Aufatmen bei General Motors: Ein 14-Milliarden-Deal mit einer privaten Investorengruppe, die sich einen Mehrheitsanteil an der Finanzsparte GMAC sichert, hilft dem Automobilriesen, die laufende Restrukturierung zu finanzieren. An der Wall Street indes hält sich die Begeisterung in Grenzen, die GM-Aktie verliert 3 Prozent.

Der Grund für den schwachen Handel mit der Aktie ist in einer ganz kurzen Analyse von Moody´s zu finden. Die Kreditexperten halten nämlich an ihrem Rating für GMAC fest und sehen die Kredite des Finanzriesen ungeachtet der jüngsten Entwicklungen weiterhin auf „Müll-Niveau“. Nicht einmal weitere Abstufungen schließt man aus, General Motors stehe weiterhin finanziell unter Druck.
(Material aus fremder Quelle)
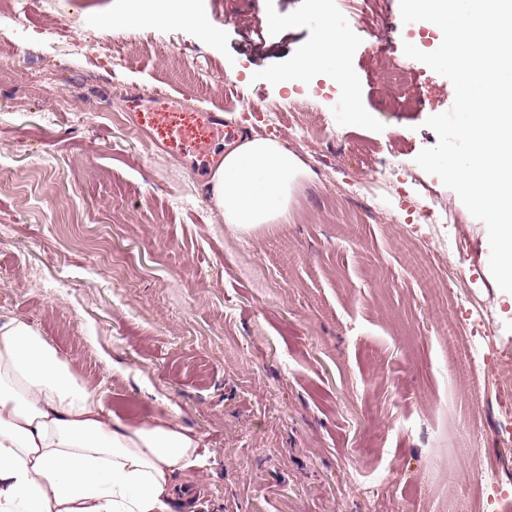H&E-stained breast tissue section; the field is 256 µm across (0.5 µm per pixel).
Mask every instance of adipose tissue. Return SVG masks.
<instances>
[{
  "mask_svg": "<svg viewBox=\"0 0 512 512\" xmlns=\"http://www.w3.org/2000/svg\"><path fill=\"white\" fill-rule=\"evenodd\" d=\"M301 173L288 148L248 139L213 172L211 199L234 230L282 224ZM199 458L175 417L121 421L38 326L0 316V512H174V475Z\"/></svg>",
  "mask_w": 512,
  "mask_h": 512,
  "instance_id": "adipose-tissue-1",
  "label": "adipose tissue"
}]
</instances>
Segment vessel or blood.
<instances>
[{"mask_svg":"<svg viewBox=\"0 0 512 512\" xmlns=\"http://www.w3.org/2000/svg\"><path fill=\"white\" fill-rule=\"evenodd\" d=\"M125 110L156 147L189 164L200 177L207 176L222 145L240 136L216 112L184 114L181 102L163 91L128 95Z\"/></svg>","mask_w":512,"mask_h":512,"instance_id":"vessel-or-blood-1","label":"vessel or blood"}]
</instances>
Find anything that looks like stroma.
<instances>
[{
  "label": "stroma",
  "mask_w": 512,
  "mask_h": 512,
  "mask_svg": "<svg viewBox=\"0 0 512 512\" xmlns=\"http://www.w3.org/2000/svg\"><path fill=\"white\" fill-rule=\"evenodd\" d=\"M170 9L0 0V316L39 326L118 417L171 413L198 438L177 477L193 512H504L487 499L512 488L491 387L512 357V296L484 223L415 161L454 88L403 45L431 52L441 34L412 35L399 0H191L209 36ZM318 15L341 28L352 101L324 72L286 81ZM64 19L82 53L62 55ZM156 90L297 156L288 223L225 224L206 181L132 130L126 94ZM73 95L85 111L60 107ZM385 166L373 216L348 188ZM437 202L459 216L442 231L448 272L495 331L478 376L448 354L459 315L422 248Z\"/></svg>",
  "instance_id": "obj_1"
}]
</instances>
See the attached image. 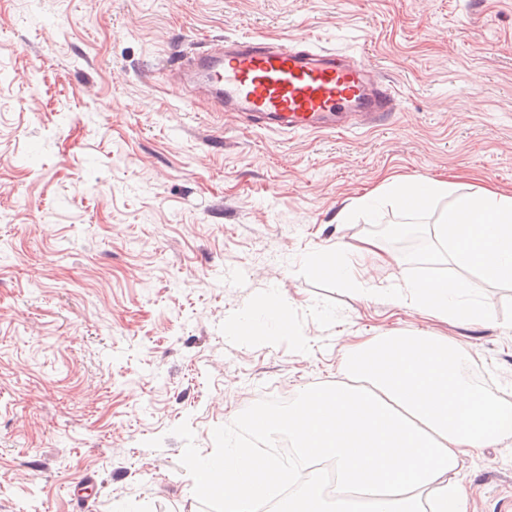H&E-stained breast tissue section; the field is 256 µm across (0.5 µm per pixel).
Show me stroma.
Masks as SVG:
<instances>
[{
    "mask_svg": "<svg viewBox=\"0 0 512 512\" xmlns=\"http://www.w3.org/2000/svg\"><path fill=\"white\" fill-rule=\"evenodd\" d=\"M241 35L363 60L399 106L342 134L252 129L167 76ZM0 512H224L186 449L242 445L246 411L338 379L351 337L439 329L463 377L512 391V329L313 286L304 254L388 177L512 193V0H0ZM313 346L233 326L260 295ZM469 512L512 499V447L465 459Z\"/></svg>",
    "mask_w": 512,
    "mask_h": 512,
    "instance_id": "stroma-1",
    "label": "stroma"
}]
</instances>
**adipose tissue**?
I'll list each match as a JSON object with an SVG mask.
<instances>
[{"mask_svg": "<svg viewBox=\"0 0 512 512\" xmlns=\"http://www.w3.org/2000/svg\"><path fill=\"white\" fill-rule=\"evenodd\" d=\"M377 240L339 244L314 256L311 271L357 284L351 255H378ZM242 335L292 337L277 297L261 296L243 313ZM468 353L435 331L364 336L343 352L342 378L303 390L283 412L252 415L269 441L288 436L289 459L228 448L186 458L201 489L224 512H467L458 479L464 457L512 444V400L465 382Z\"/></svg>", "mask_w": 512, "mask_h": 512, "instance_id": "obj_1", "label": "adipose tissue"}]
</instances>
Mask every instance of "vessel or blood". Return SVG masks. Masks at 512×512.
I'll return each instance as SVG.
<instances>
[{
	"instance_id": "b4317fda",
	"label": "vessel or blood",
	"mask_w": 512,
	"mask_h": 512,
	"mask_svg": "<svg viewBox=\"0 0 512 512\" xmlns=\"http://www.w3.org/2000/svg\"><path fill=\"white\" fill-rule=\"evenodd\" d=\"M182 84L202 85L213 111L288 133L342 132L386 121L398 99L365 64L308 39L224 40L172 64Z\"/></svg>"
}]
</instances>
Das stimmt: Zwar hat der geplante Verkauf von GMAC die Schlagzeilen der letzten Wochen beherrscht. Doch zum einen ist die Finanzsparte ja gar nicht ganz verkauft, sondern nur ein Mehrheitsanteil. Entsprechend kassiert GM statt der geschätzten rund 30 Milliarden Dollar zunächst auch nur 14 Milliarden Dollar, und selbst davon einen Teil erst über die nächsten drei Jahre gestreckt.

Und zudem hat man durchaus noch andere Probleme, die sich auch mit einer nun doch anstehenden Finanzspritze nicht einfach beheben lassen. Da wäre zum einen das Hauptproblem, dass General Motors mit dem Konkurrenten Ford teilt: Für beide US-Hersteller sind die Absatzzahlen seit Jahren rückläufig. Noch zum Wochenstart stehen die neuesten Auto- und Truck-Verkaufsstatistiken an, und Experten stellen sich auf weitere Rückgange ein und darauf, dass die einheimischen Hersteller weiter Marktanteile an Toyota und andere Konkurrenten aus Asien abgegeben haben.

Und unabhängig von der Nachfrage bleibt das Problem Delphi bestehen. Sah es eine Zeit lang so aus, als hätten sich GM und der Zulieferer mit der Automobilgewerkschaft UAW über Lohnkürzungen und Entlassungen geeinigt, wurde erst Ende der vergangenen Woche ein unerwarteter Rückschritt bekannt: Delphi hat einen Richter aufgefordert, die Arbeitsverträge aufzulösen – genau was GM eigentlich hatte verhindern wollen.

Delphi hat durchaus einen Grund, die Arbeitsverträge aufheben zu wollen. Die Stundenlöhne in dem Unternehmen sind dreimal so hoch wie anderswo in der Branche, und massive Lohneingeständnisse will die UAW nicht machen. So ist ein Streik nun doch nicht abgewendet – und das sorgt GM-Investoren.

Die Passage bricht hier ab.